# Blacklist and whitelist

The content that appears on the article pages of a Tenant is extracted with Boilerpipe from the source code of the original website.

To deliver a clean and fluid UX in mobile, there are extraneous elements from the Desktop version that are filtered by default.

The whitelist and blacklist are what direct Boilerpipe to omit or add the specific elements that are needed.

Both the whitelist and blacklist are defined in a tenant's definition.json inside configuration.

"whitelist": "elements_to_include",
"blacklist": "elements_to_remove"

The elements can be HTML classes or ids listed without any class or id mark (. or #) and separated by a comma without space.

HTML tags can also be added in capital letters (e.g.
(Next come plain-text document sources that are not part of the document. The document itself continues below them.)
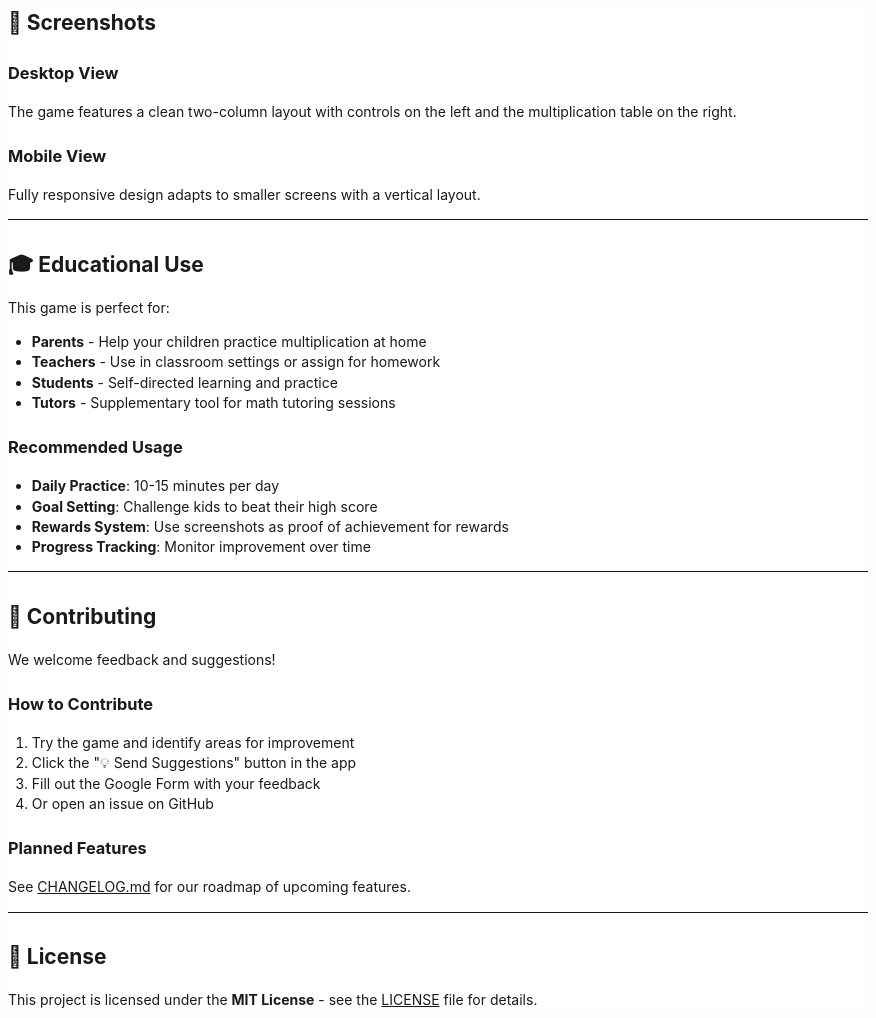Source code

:
## 📸 Screenshots

### Desktop View

The game features a clean two-column layout with controls on the left and the multiplication table on the right.

### Mobile View

Fully responsive design adapts to smaller screens with a vertical layout.

---

## 🎓 Educational Use

This game is perfect for:

- **Parents** - Help your children practice multiplication at home
- **Teachers** - Use in classroom settings or assign for homework
- **Students** - Self-directed learning and practice
- **Tutors** - Supplementary tool for math tutoring sessions

### Recommended Usage

- **Daily Practice**: 10-15 minutes per day
- **Goal Setting**: Challenge kids to beat their high score
- **Rewards System**: Use screenshots as proof of achievement for rewards
- **Progress Tracking**: Monitor improvement over time

---

## 🤝 Contributing

We welcome feedback and suggestions!

### How to Contribute

1. Try the game and identify areas for improvement
2. Click the "💡 Send Suggestions" button in the app
3. Fill out the Google Form with your feedback
4. Or open an issue on GitHub

### Planned Features

See [CHANGELOG.md](CHANGELOG.md) for our roadmap of upcoming features.

---

## 📜 License

This project is licensed under the **MIT License** - see the [LICENSE](LICENSE) file for details.
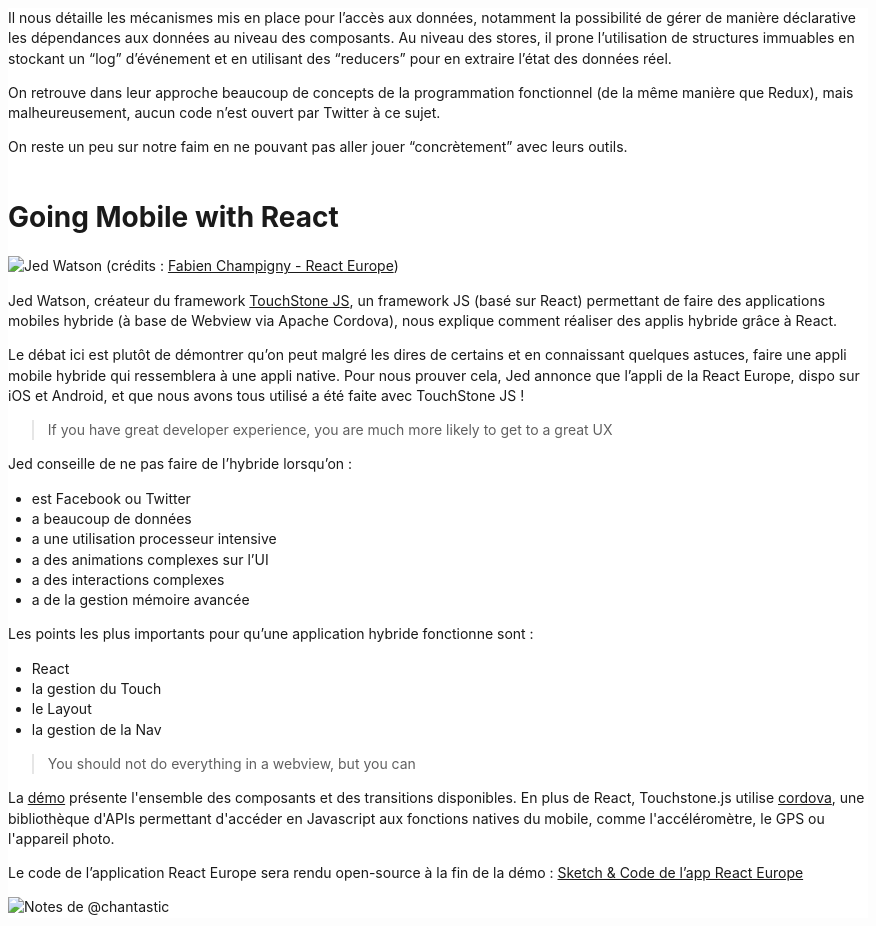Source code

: Il nous détaille les mécanismes mis en place pour l’accès aux données, notamment la possibilité de gérer de manière déclarative les dépendances aux données au niveau des composants.
Au niveau des stores, il prone l’utilisation de structures immuables en stockant un “log” d’événement et en utilisant des “reducers” pour en extraire l’état des données réel.

On retrouve dans leur approche beaucoup de concepts de la programmation fonctionnel (de la même manière que Redux), mais malheureusement, aucun code n’est ouvert par Twitter à ce sujet.

On reste un peu sur notre faim en ne pouvant pas aller jouer “concrètement” avec leurs outils.

# Going Mobile with React

![Jed Watson](https://scontent-fra3-1.xx.fbcdn.net/hphotos-xtp1/t31.0-8/11696380_1634481350144860_1142691694641390511_o.jpg)
(crédits : [Fabien Champigny - React Europe](https://www.facebook.com/media/set/?set=a.1634468596812802.1073741829.1541044122821917&type=3))

Jed Watson, créateur du framework [TouchStone JS](https://touchstonejs.io/), un framework JS (basé sur React) permettant de faire des applications mobiles hybride (à base de Webview via Apache Cordova), nous explique comment réaliser des applis hybride grâce à React.

Le débat ici est plutôt de démontrer qu’on peut malgré les dires de certains et en connaissant quelques astuces, faire une appli mobile hybride qui ressemblera à une appli native. Pour nous prouver cela, Jed annonce que l’appli de la React Europe, dispo sur iOS et Android, et que nous avons tous utilisé a été faite avec TouchStone JS !

> If you have great developer experience, you are much more likely to get to a great UX

Jed conseille de ne pas faire de l’hybride lorsqu’on :

* est Facebook ou Twitter
* a beaucoup de données
* a une utilisation processeur intensive
* a des animations complexes sur l’UI
* a des interactions complexes
* a de la gestion mémoire avancée

Les points les plus importants pour qu’une application hybride fonctionne sont :  

* React
* la gestion du Touch
* le Layout
* la gestion de la Nav

> You should not do everything in a webview, but you can

La [démo](https://demo.touchstonejs.io/) présente l'ensemble des composants et des transitions disponibles. En plus de React, Touchstone.js utilise [cordova](https://cordova.apache.org/), une bibliothèque d'APIs permettant d'accéder en Javascript aux fonctions natives du mobile, comme l'accéléromètre, le GPS ou l'appareil photo.

Le code de l’application React Europe sera rendu open-source à la fin de la démo : [Sketch & Code de l’app React Europe](https://thinkmill.com.au/react-europe)

![Notes de @chantastic](https://pbs.twimg.com/media/CI_hYErUcAAan_P.jpg:large)
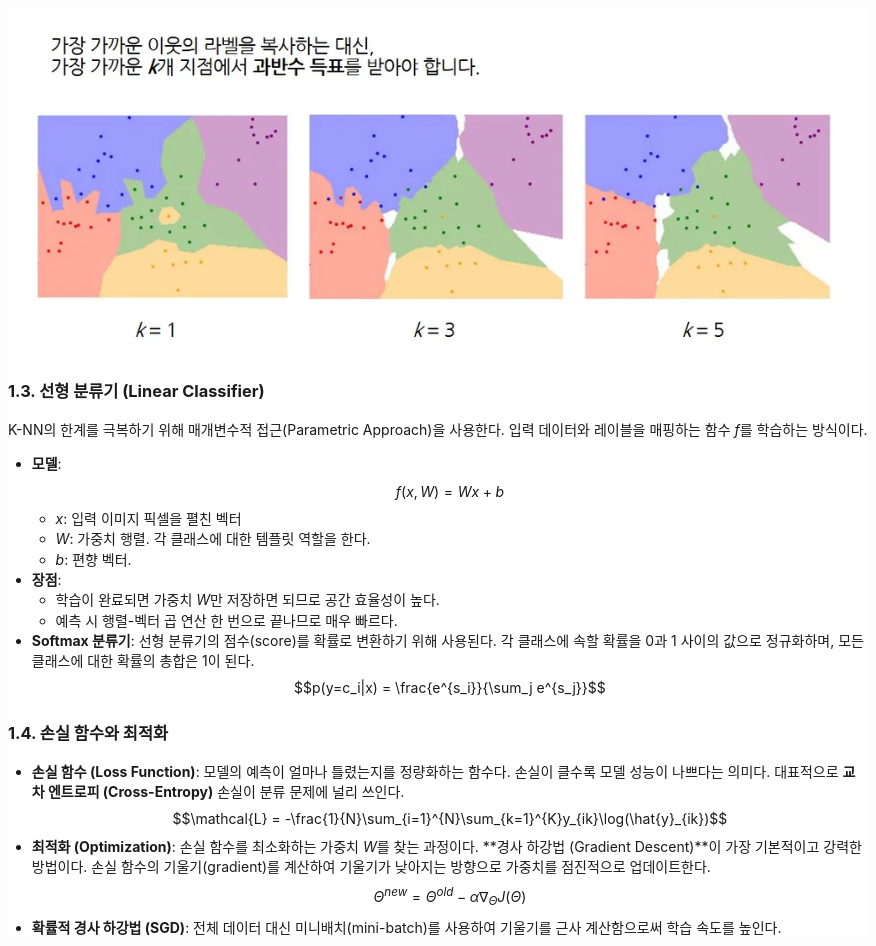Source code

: 
![](/assets/images/{[K=1,%20K=3,%20K=5일%20때의%20K-NN%20결정%20경계%20변화를%20보여주는%20이미지]}.png)

### 1.3. 선형 분류기 (Linear Classifier)

K-NN의 한계를 극복하기 위해 매개변수적 접근(Parametric Approach)을 사용한다. 입력 데이터와 레이블을 매핑하는 함수 $f$를 학습하는 방식이다.

* **모델**: $$f(x, W) = Wx + b$$
    * $x$: 입력 이미지 픽셀을 펼친 벡터
    * $W$: 가중치 행렬. 각 클래스에 대한 템플릿 역할을 한다.
    * $b$: 편향 벡터.
* **장점**:
    * 학습이 완료되면 가중치 $W$만 저장하면 되므로 공간 효율성이 높다.
    * 예측 시 행렬-벡터 곱 연산 한 번으로 끝나므로 매우 빠르다.
* **Softmax 분류기**: 선형 분류기의 점수(score)를 확률로 변환하기 위해 사용된다. 각 클래스에 속할 확률을 0과 1 사이의 값으로 정규화하며, 모든 클래스에 대한 확률의 총합은 1이 된다.
    $$p(y=c_i|x) = \frac{e^{s_i}}{\sum_j e^{s_j}}$$

### 1.4. 손실 함수와 최적화

* **손실 함수 (Loss Function)**: 모델의 예측이 얼마나 틀렸는지를 정량화하는 함수다. 손실이 클수록 모델 성능이 나쁘다는 의미다. 대표적으로 **교차 엔트로피 (Cross-Entropy)** 손실이 분류 문제에 널리 쓰인다.
    $$\mathcal{L} = -\frac{1}{N}\sum_{i=1}^{N}\sum_{k=1}^{K}y_{ik}\log(\hat{y}_{ik})$$
* **최적화 (Optimization)**: 손실 함수를 최소화하는 가중치 $W$를 찾는 과정이다. **경사 하강법 (Gradient Descent)**이 가장 기본적이고 강력한 방법이다. 손실 함수의 기울기(gradient)를 계산하여 기울기가 낮아지는 방향으로 가중치를 점진적으로 업데이트한다.
    $$\Theta^{new} = \Theta^{old} - \alpha \nabla_{\Theta}J(\Theta)$$
* **확률적 경사 하강법 (SGD)**: 전체 데이터 대신 미니배치(mini-batch)를 사용하여 기울기를 근사 계산함으로써 학습 속도를 높인다.
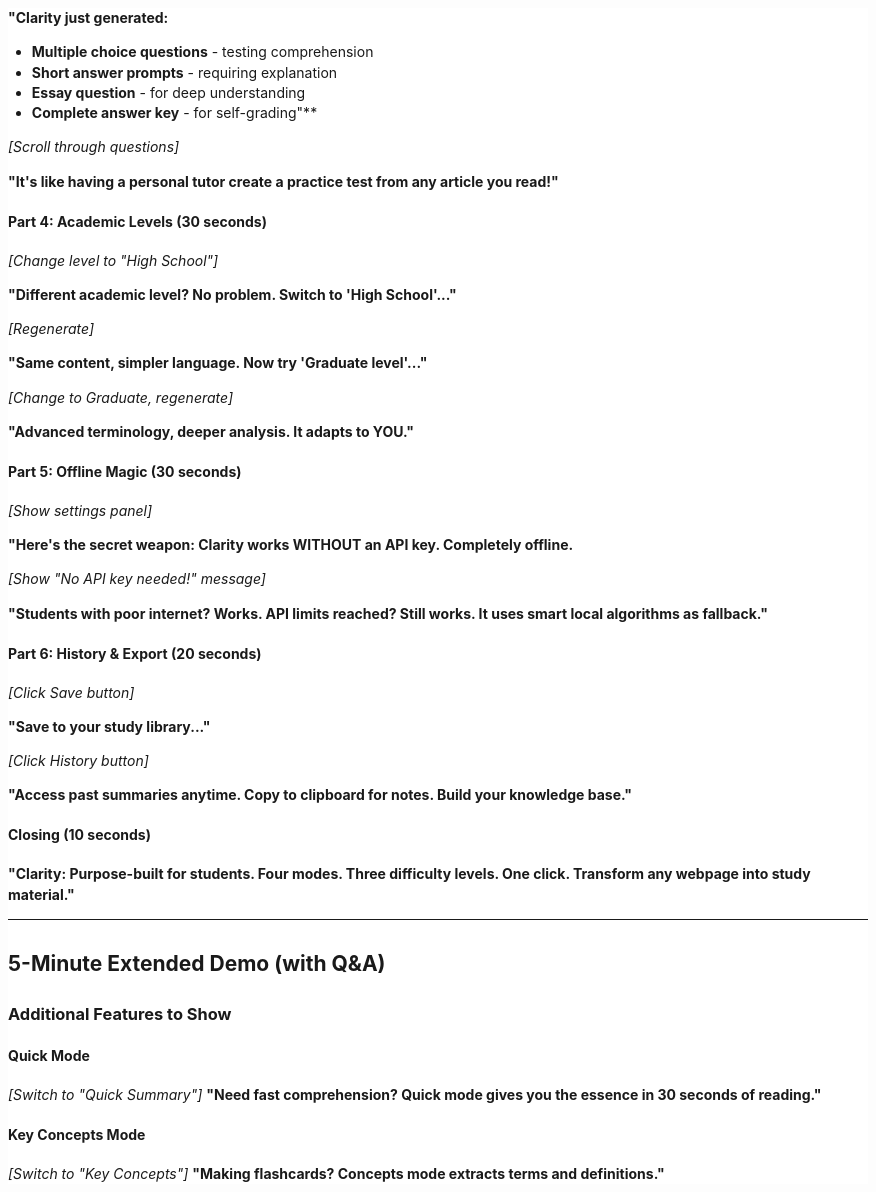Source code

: **"Clarity just generated:**
- **Multiple choice questions** - testing comprehension
- **Short answer prompts** - requiring explanation
- **Essay question** - for deep understanding
- **Complete answer key** - for self-grading"**

*[Scroll through questions]*

**"It's like having a personal tutor create a practice test from any article you read!"**

#### **Part 4: Academic Levels (30 seconds)**
*[Change level to "High School"]*

**"Different academic level? No problem. Switch to 'High School'..."**

*[Regenerate]*

**"Same content, simpler language. Now try 'Graduate level'..."**

*[Change to Graduate, regenerate]*

**"Advanced terminology, deeper analysis. It adapts to YOU."**

#### **Part 5: Offline Magic (30 seconds)**
*[Show settings panel]*

**"Here's the secret weapon: Clarity works WITHOUT an API key. Completely offline.**

*[Show "No API key needed!" message]*

**"Students with poor internet? Works. API limits reached? Still works. It uses smart local algorithms as fallback."**

#### **Part 6: History & Export (20 seconds)**
*[Click Save button]*

**"Save to your study library..."**

*[Click History button]*

**"Access past summaries anytime. Copy to clipboard for notes. Build your knowledge base."**

#### **Closing (10 seconds)**
**"Clarity: Purpose-built for students. Four modes. Three difficulty levels. One click. Transform any webpage into study material."**

---

## 5-Minute Extended Demo (with Q&A)

### Additional Features to Show

#### **Quick Mode**
*[Switch to "Quick Summary"]*
**"Need fast comprehension? Quick mode gives you the essence in 30 seconds of reading."**

#### **Key Concepts Mode**  
*[Switch to "Key Concepts"]*
**"Making flashcards? Concepts mode extracts terms and definitions."**
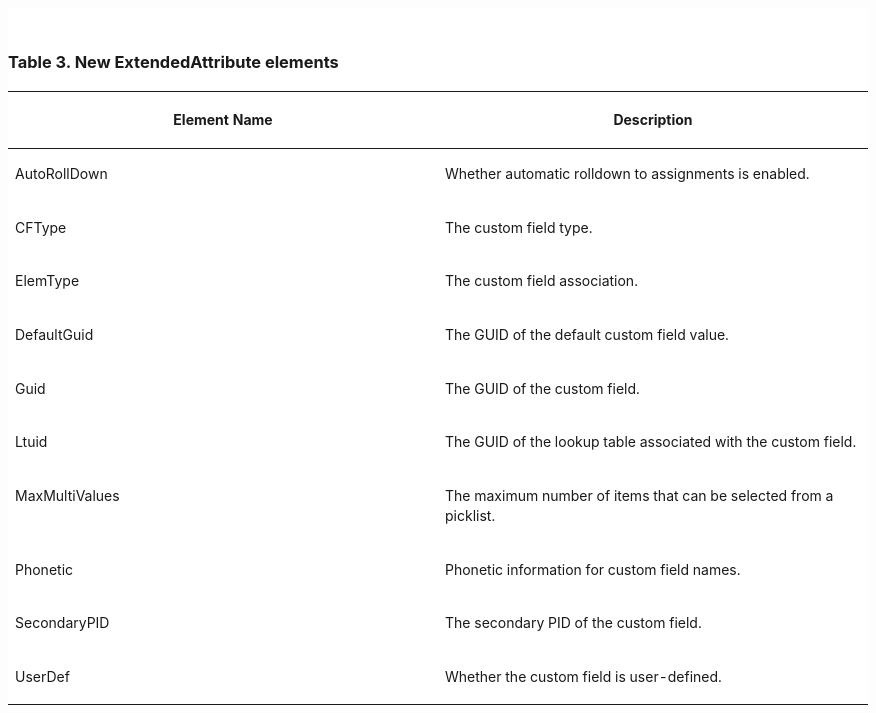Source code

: <br/>

### Table 3. New ExtendedAttribute elements

<table>
<colgroup>
<col style="width: 50%" />
<col style="width: 50%" />
</colgroup>
<thead>
<tr class="header">
<th><p><strong>Element Name</strong></p></th>
<th><p><strong>Description</strong></p></th>
</tr>
</thead>
<tbody>
<tr class="odd">
<td><p>AutoRollDown</p></td>
<td><p>Whether automatic rolldown to assignments is enabled.</p></td>
</tr>
<tr class="even">
<td><p>CFType</p></td>
<td><p>The custom field type.</p></td>
</tr>
<tr class="odd">
<td><p>ElemType</p></td>
<td><p>The custom field association.</p></td>
</tr>
<tr class="even">
<td><p>DefaultGuid</p></td>
<td><p>The GUID of the default custom field value.</p></td>
</tr>
<tr class="odd">
<td><p>Guid</p></td>
<td><p>The GUID of the custom field.</p></td>
</tr>
<tr class="even">
<td><p>Ltuid</p></td>
<td><p>The GUID of the lookup table associated with the custom field.</p></td>
</tr>
<tr class="odd">
<td><p>MaxMultiValues</p></td>
<td><p>The maximum number of items that can be selected from a picklist.</p></td>
</tr>
<tr class="even">
<td><p>Phonetic</p></td>
<td><p>Phonetic information for custom field names.</p></td>
</tr>
<tr class="odd">
<td><p>SecondaryPID</p></td>
<td><p>The secondary PID of the custom field.</p></td>
</tr>
<tr class="even">
<td><p>UserDef</p></td>
<td><p>Whether the custom field is user-defined.</p></td>
</tr>
</tbody>
</table>
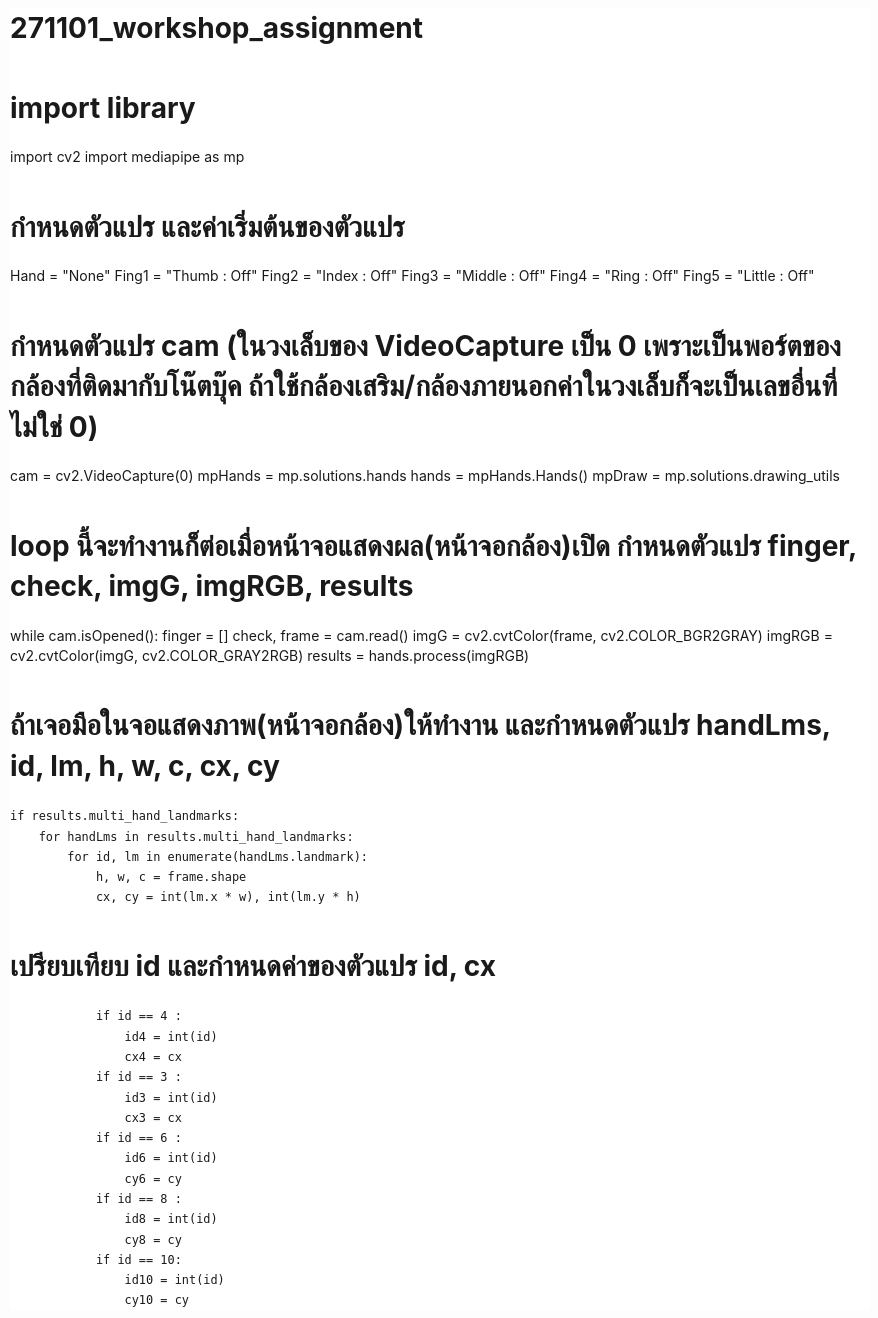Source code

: # 271101_workshop_assignment

# import library
import cv2
import mediapipe as mp

# กำหนดตัวแปร และค่าเริ่มต้นของตัวแปร
Hand = "None"
Fing1 = "Thumb : Off"
Fing2 = "Index  : Off"
Fing3 = "Middle : Off"
Fing4 = "Ring   : Off"
Fing5 = "Little  : Off"

# กำหนดตัวแปร cam (ในวงเล็บของ VideoCapture เป็น 0 เพราะเป็นพอร์ตของกล้องที่ติดมากับโน๊ตบุ๊ค ถ้าใช้กล้องเสริม/กล้องภายนอกค่าในวงเล็บก็จะเป็นเลขอื่นที่ไม่ใช่ 0)
cam = cv2.VideoCapture(0)
mpHands = mp.solutions.hands
hands = mpHands.Hands()
mpDraw = mp.solutions.drawing_utils

# loop นี้จะทำงานก็ต่อเมื่อหน้าจอแสดงผล(หน้าจอกล้อง)เปิด กำหนดตัวแปร finger, check, imgG, imgRGB, results
while cam.isOpened():
    finger = []
    check, frame = cam.read()
    imgG = cv2.cvtColor(frame, cv2.COLOR_BGR2GRAY)
    imgRGB = cv2.cvtColor(imgG, cv2.COLOR_GRAY2RGB)
    results = hands.process(imgRGB)

# ถ้าเจอมือในจอแสดงภาพ(หน้าจอกล้อง)ให้ทำงาน และกำหนดตัวแปร handLms, id, lm, h, w, c, cx, cy
    if results.multi_hand_landmarks:
        for handLms in results.multi_hand_landmarks:
            for id, lm in enumerate(handLms.landmark):
                h, w, c = frame.shape
                cx, cy = int(lm.x * w), int(lm.y * h)

# เปรียบเทียบ id และกำหนดค่าของตัวแปร id, cx
                if id == 4 :
                    id4 = int(id)
                    cx4 = cx 
                if id == 3 :
                    id3 = int(id)
                    cx3 = cx
                if id == 6 :
                    id6 = int(id)
                    cy6 = cy
                if id == 8 :
                    id8 = int(id)
                    cy8 = cy
                if id == 10:
                    id10 = int(id)
                    cy10 = cy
ASIDE), and it also accepts attributes defined like this: [attribute=anyData]

Adding == to the beginning of a class will either blacklist or whitelist the elements that only have that specific item. Elements that have the same class besides others will not be affected.

For example, if we had these two HTML elements:

<div class=“a”>A</div>
<div class=“a b c”>A B C</div>

The following line would only remove the first element because the second one has more classes other than “a”:

"blacklist":"==a"

Blacklist has priority over whitelist. Therefore, if the same selector is both blacklisted and whitelisted, it won’t show. To reverse this behavior in very specific cases where this may be needed, the greedyWhitelist flag can be added.

# Whitelist

whitelist identifies elements or characteristics for Boilerpipe to extract and use on a Tenant.

Examples might include author name, tags, publishing date, etc.

"whitelist": "[href=/author/],slideshow-subtitle,article-full-picture,cover-img,[itemprop=datePublished],img-credits"

# Blacklist

blacklist avoids the extraction of elements.

Defined items might include a publisher's sharing bar, which would be excluded because Marfeel provides a native auto-hiding social sharing bar by default or an image that does not have to be in mobile.

"blacklist": "desktop-footer,==off-phones,article-bottom-blocks-comment-layout-cell-sidebar,OUTBRAIN,term-name-descriptionH3"

WARNING

This applies to Boilerpipe, affecting only article pages. To exclude a section or a group of articles, use blacklistedUrlPatterns.

TIP

There are other extraction flags that can be added in definition.json to cover the needs of every Tenant.